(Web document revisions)
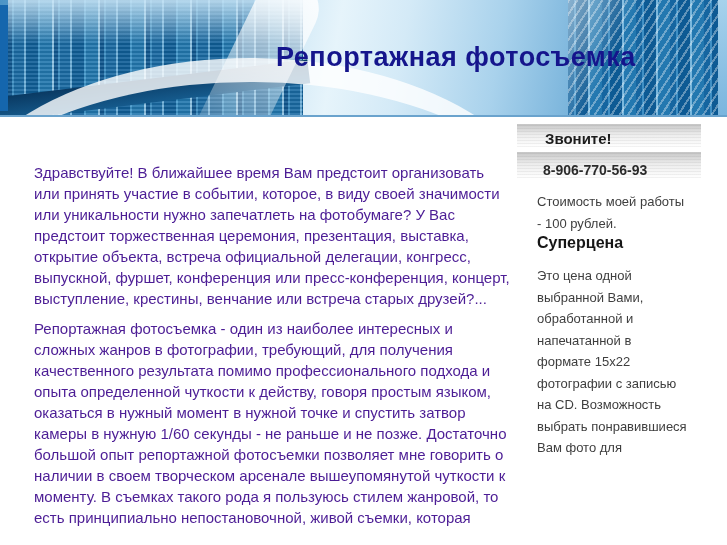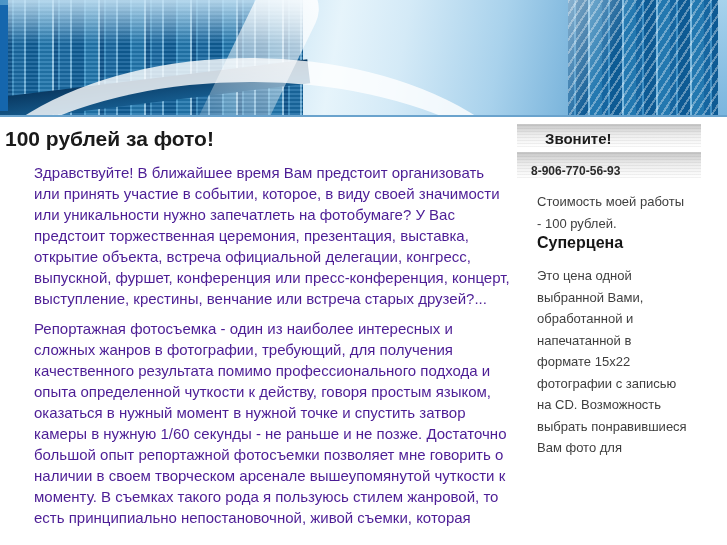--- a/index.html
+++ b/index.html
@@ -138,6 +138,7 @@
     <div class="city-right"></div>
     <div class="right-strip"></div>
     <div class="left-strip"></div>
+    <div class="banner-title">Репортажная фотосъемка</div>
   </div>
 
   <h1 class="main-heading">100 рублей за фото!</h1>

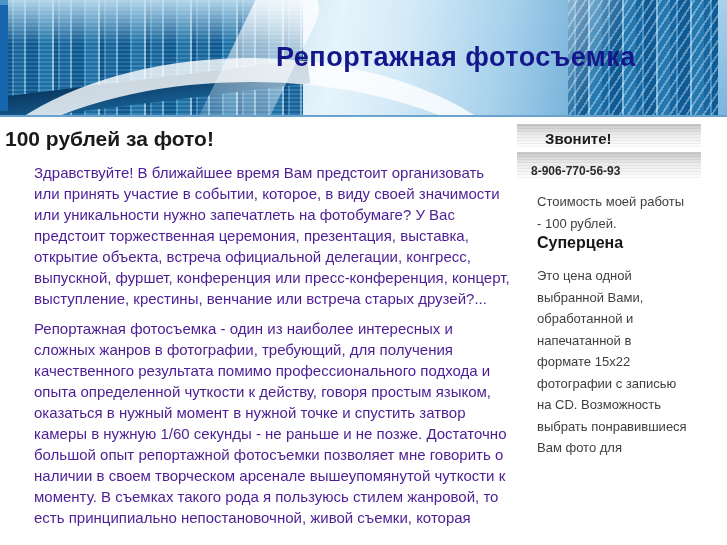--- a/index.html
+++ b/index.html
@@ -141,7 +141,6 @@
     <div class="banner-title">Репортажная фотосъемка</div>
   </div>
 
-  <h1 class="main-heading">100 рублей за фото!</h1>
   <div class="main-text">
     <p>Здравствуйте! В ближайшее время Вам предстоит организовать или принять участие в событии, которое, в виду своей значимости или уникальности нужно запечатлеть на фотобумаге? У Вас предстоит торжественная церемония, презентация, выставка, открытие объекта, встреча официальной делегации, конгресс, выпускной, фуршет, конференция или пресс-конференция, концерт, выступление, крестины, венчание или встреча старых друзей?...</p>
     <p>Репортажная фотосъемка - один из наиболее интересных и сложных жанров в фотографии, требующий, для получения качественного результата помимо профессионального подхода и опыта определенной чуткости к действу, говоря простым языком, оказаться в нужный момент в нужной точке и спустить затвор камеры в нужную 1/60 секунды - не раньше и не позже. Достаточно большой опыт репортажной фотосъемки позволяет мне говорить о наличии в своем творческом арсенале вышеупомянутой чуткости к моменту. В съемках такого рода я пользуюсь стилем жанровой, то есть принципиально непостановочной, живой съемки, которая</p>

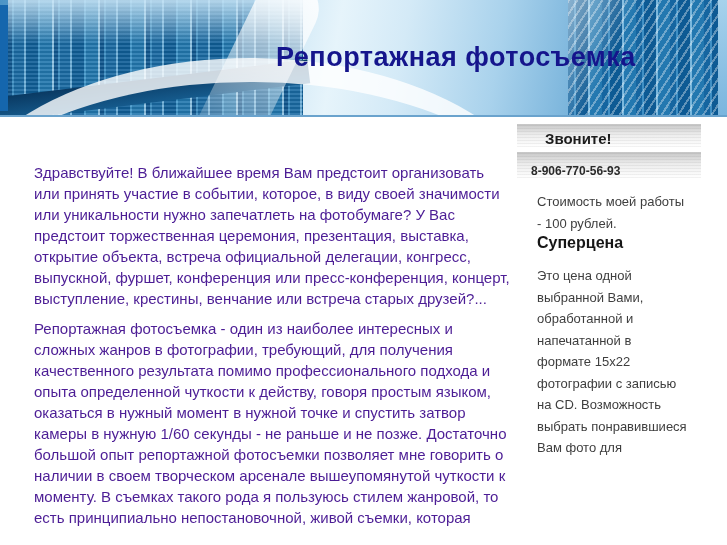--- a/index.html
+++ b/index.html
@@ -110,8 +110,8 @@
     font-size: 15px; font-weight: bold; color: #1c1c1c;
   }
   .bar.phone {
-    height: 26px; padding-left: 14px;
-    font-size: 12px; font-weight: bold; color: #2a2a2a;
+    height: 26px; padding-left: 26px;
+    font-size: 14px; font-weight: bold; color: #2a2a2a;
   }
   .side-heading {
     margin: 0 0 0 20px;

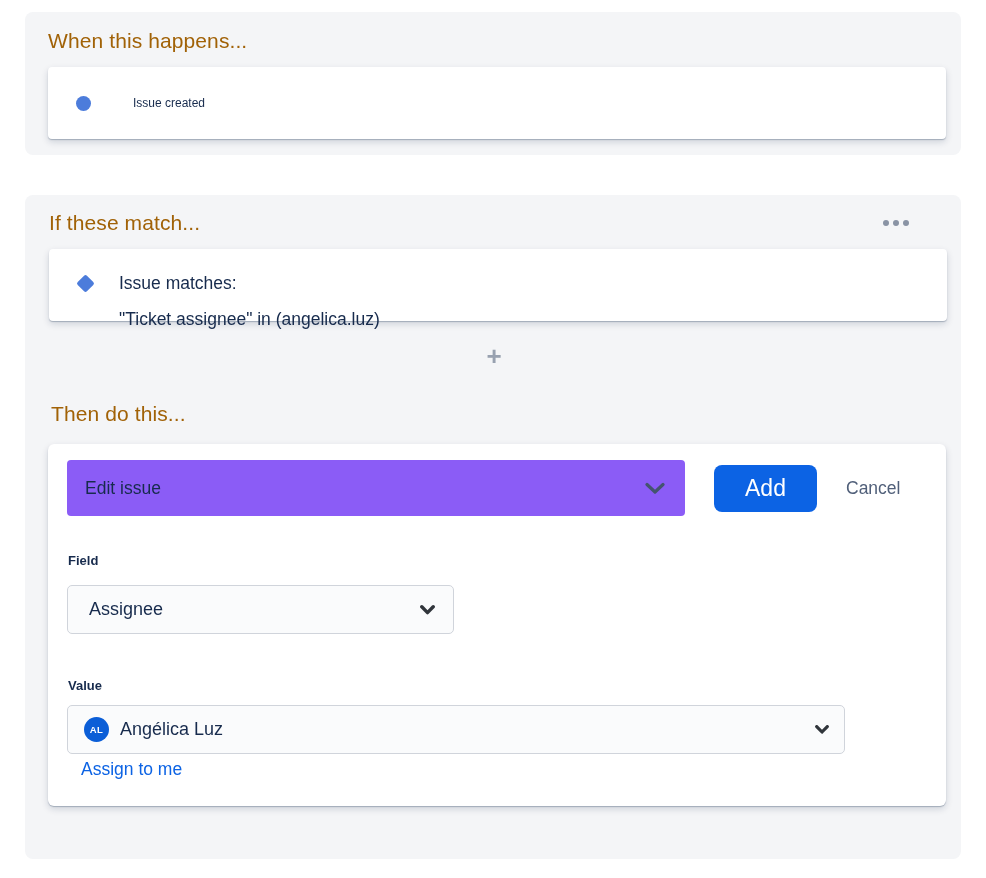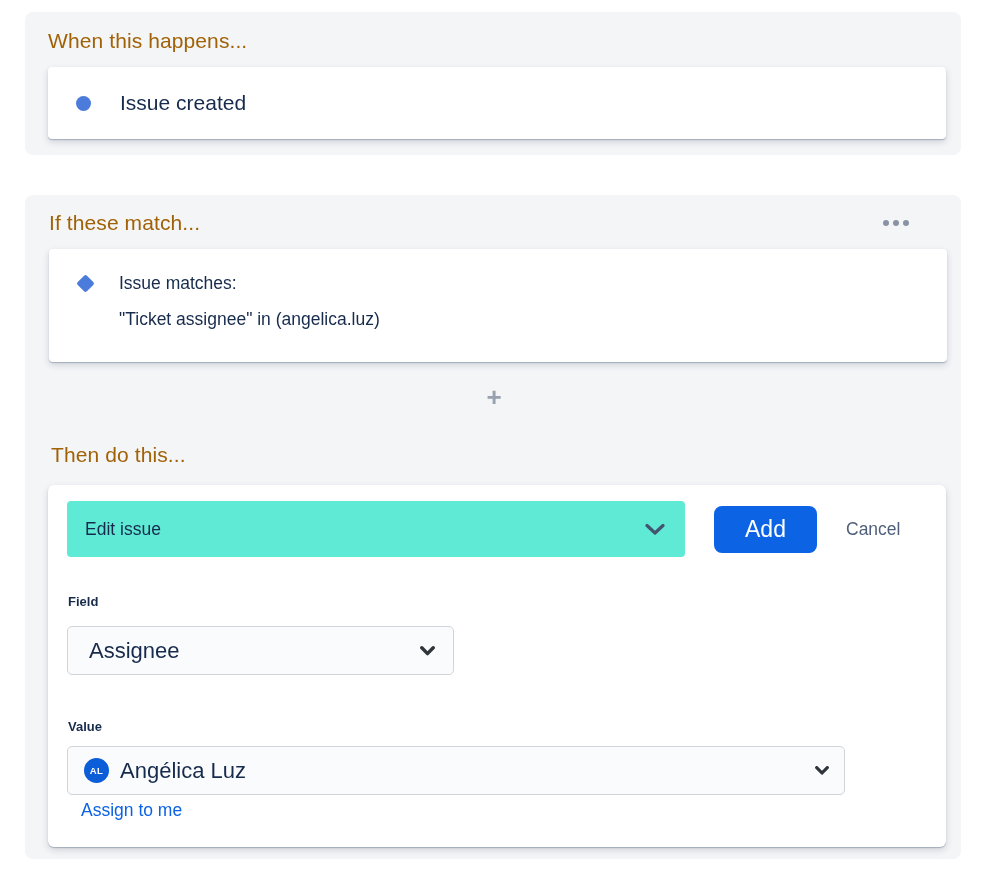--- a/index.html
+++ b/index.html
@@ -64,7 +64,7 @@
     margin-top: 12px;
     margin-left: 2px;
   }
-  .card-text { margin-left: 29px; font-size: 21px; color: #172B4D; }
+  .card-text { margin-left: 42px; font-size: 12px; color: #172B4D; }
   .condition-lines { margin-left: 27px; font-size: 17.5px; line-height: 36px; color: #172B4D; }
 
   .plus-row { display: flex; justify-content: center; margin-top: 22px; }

(REQUEST)
Exact copies of the entries above are needed, with every picture removed.

(SOLUTION)
--- a/index.html
+++ b/index.html
@@ -138,6 +138,7 @@
     <div class="city-right"></div>
     <div class="right-strip"></div>
     <div class="left-strip"></div>
+    <div class="banner-title">Репортажная фотосъемка</div>
   </div>
 
   <h1 class="main-heading">100 рублей за фото!</h1>

--- a/index.html
+++ b/index.html
@@ -141,7 +141,6 @@
     <div class="banner-title">Репортажная фотосъемка</div>
   </div>
 
-  <h1 class="main-heading">100 рублей за фото!</h1>
   <div class="main-text">
     <p>Здравствуйте! В ближайшее время Вам предстоит организовать или принять участие в событии, которое, в виду своей значимости или уникальности нужно запечатлеть на фотобумаге? У Вас предстоит торжественная церемония, презентация, выставка, открытие объекта, встреча официальной делегации, конгресс, выпускной, фуршет, конференция или пресс-конференция, концерт, выступление, крестины, венчание или встреча старых друзей?...</p>
     <p>Репортажная фотосъемка - один из наиболее интересных и сложных жанров в фотографии, требующий, для получения качественного результата помимо профессионального подхода и опыта определенной чуткости к действу, говоря простым языком, оказаться в нужный момент в нужной точке и спустить затвор камеры в нужную 1/60 секунды - не раньше и не позже. Достаточно большой опыт репортажной фотосъемки позволяет мне говорить о наличии в своем творческом арсенале вышеупомянутой чуткости к моменту. В съемках такого рода я пользуюсь стилем жанровой, то есть принципиально непостановочной, живой съемки, которая</p>

--- a/index.html
+++ b/index.html
@@ -110,8 +110,8 @@
     font-size: 15px; font-weight: bold; color: #1c1c1c;
   }
   .bar.phone {
-    height: 26px; padding-left: 14px;
-    font-size: 12px; font-weight: bold; color: #2a2a2a;
+    height: 26px; padding-left: 26px;
+    font-size: 14px; font-weight: bold; color: #2a2a2a;
   }
   .side-heading {
     margin: 0 0 0 20px;

--- a/index.html
+++ b/index.html
@@ -64,7 +64,7 @@
     margin-top: 12px;
     margin-left: 2px;
   }
-  .card-text { margin-left: 29px; font-size: 21px; color: #172B4D; }
+  .card-text { margin-left: 42px; font-size: 12px; color: #172B4D; }
   .condition-lines { margin-left: 27px; font-size: 17.5px; line-height: 36px; color: #172B4D; }
 
   .plus-row { display: flex; justify-content: center; margin-top: 22px; }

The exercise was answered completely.